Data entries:
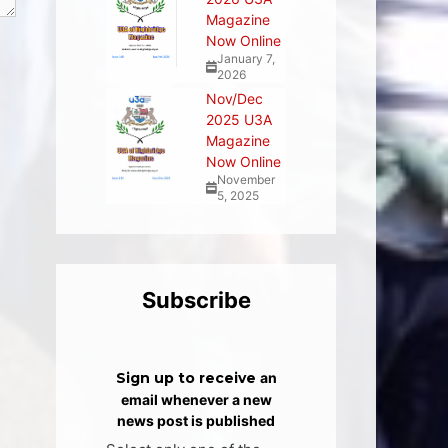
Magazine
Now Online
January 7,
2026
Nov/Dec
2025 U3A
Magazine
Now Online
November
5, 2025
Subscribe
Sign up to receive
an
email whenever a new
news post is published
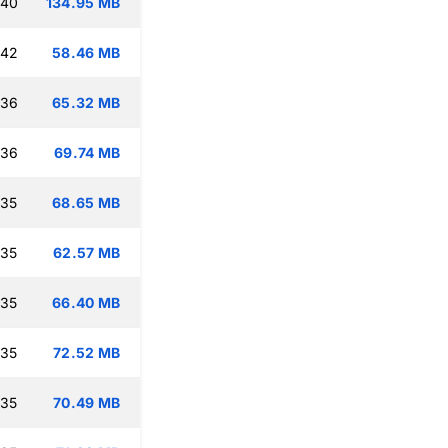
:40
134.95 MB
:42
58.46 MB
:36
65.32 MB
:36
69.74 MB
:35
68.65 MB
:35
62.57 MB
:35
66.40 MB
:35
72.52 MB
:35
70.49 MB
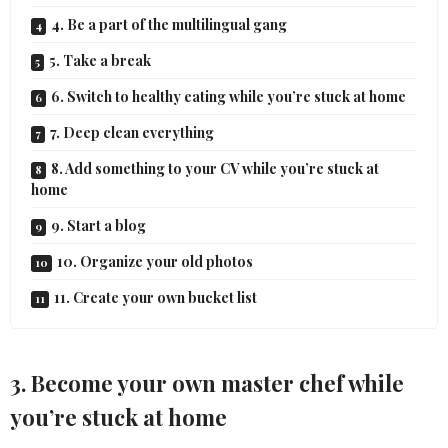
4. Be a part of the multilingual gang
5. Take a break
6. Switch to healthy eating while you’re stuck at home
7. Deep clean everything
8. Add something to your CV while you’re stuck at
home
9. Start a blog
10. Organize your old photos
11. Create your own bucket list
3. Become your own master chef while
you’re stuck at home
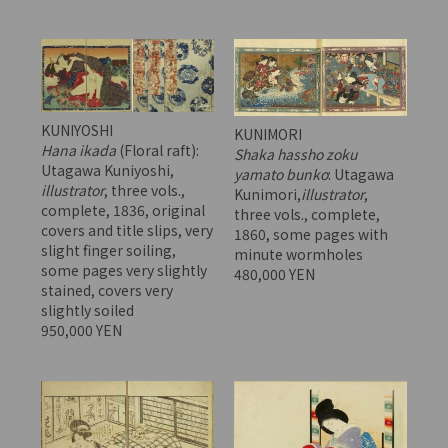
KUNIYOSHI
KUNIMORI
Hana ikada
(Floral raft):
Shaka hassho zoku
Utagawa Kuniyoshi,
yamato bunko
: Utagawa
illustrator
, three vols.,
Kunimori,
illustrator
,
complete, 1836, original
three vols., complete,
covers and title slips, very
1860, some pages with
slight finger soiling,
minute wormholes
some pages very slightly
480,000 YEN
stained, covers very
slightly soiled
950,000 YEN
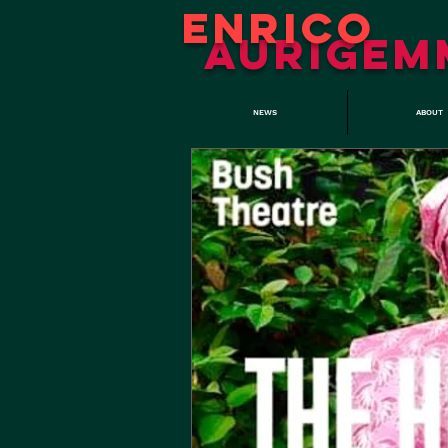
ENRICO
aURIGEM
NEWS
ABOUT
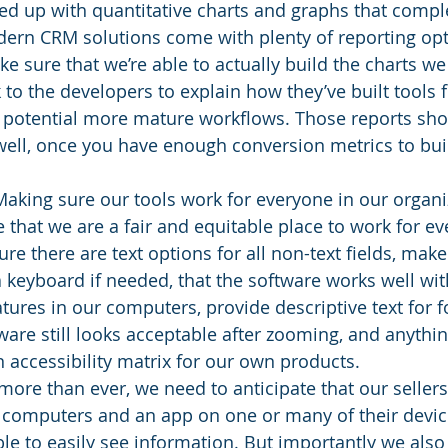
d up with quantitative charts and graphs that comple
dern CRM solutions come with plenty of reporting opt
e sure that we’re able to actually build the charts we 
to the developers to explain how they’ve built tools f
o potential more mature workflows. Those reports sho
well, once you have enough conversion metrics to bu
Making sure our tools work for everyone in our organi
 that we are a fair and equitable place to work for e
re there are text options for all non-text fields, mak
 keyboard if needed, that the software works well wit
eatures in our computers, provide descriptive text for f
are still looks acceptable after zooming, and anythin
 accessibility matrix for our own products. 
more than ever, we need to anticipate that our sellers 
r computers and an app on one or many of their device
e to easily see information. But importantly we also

## [Task to complete]
Format the data as a Markdown table with the columns "No." and "Line," numbering each row. Start with the line that contains "4. Be a part of the multilingual gang" and continue through the end of the data, omitting blank lines and the pictures.

## [Final answer]
| No. | Line |
|---|---|
| 1 | 4. Be a part of the multilingual gang |
| 2 | 5. Take a break |
| 3 | 6. Switch to healthy eating while you’re stuck at home |
| 4 | 7. Deep clean everything |
| 5 | 8. Add something to your CV while you’re stuck at |
| 6 | home |
| 7 | 9. Start a blog |
| 8 | 10. Organize your old photos |
| 9 | 11. Create your own bucket list |
| 10 | 3. Become your own master chef while |
| 11 | you’re stuck at home |
| 12 | KUNIYOSHI |
| 13 | KUNIMORI |
| 14 | Hana ikada |
| 15 | (Floral raft): |
| 16 | Shaka hassho zoku |
| 17 | Utagawa Kuniyoshi, |
| 18 | yamato bunko |
| 19 | : Utagawa |
| 20 | illustrator |
| 21 | , three vols., |
| 22 | Kunimori, |
| 23 | illustrator |
| 24 | , |
| 25 | complete, 1836, original |
| 26 | three vols., complete, |
| 27 | covers and title slips, very |
| 28 | 1860, some pages with |
| 29 | slight finger soiling, |
| 30 | minute wormholes |
| 31 | some pages very slightly |
| 32 | 480,000 YEN |
| 33 | stained, covers very |
| 34 | slightly soiled |
| 35 | 950,000 YEN |
| 36 | ENRICO |
| 37 | aURIGEM |
| 38 | NEWS |
| 39 | ABOUT |
| 40 | d up with quantitative charts and graphs that comple |
| 41 | dern CRM solutions come with plenty of reporting opt |
| 42 | e sure that we’re able to actually build the charts we  |
| 43 | to the developers to explain how they’ve built tools f |
| 44 | o potential more mature workflows. Those reports sho |
| 45 | well, once you have enough conversion metrics to bu |
| 46 | Making sure our tools work for everyone in our organi |
| 47 |  that we are a fair and equitable place to work for e |
| 48 | re there are text options for all non-text fields, mak |
| 49 |  keyboard if needed, that the software works well wit |
| 50 | eatures in our computers, provide descriptive text for f |
| 51 | are still looks acceptable after zooming, and anythin |
| 52 |  accessibility matrix for our own products.  |
| 53 | more than ever, we need to anticipate that our sellers  |
| 54 | r computers and an app on one or many of their device |
| 55 | e to easily see information. But importantly we also |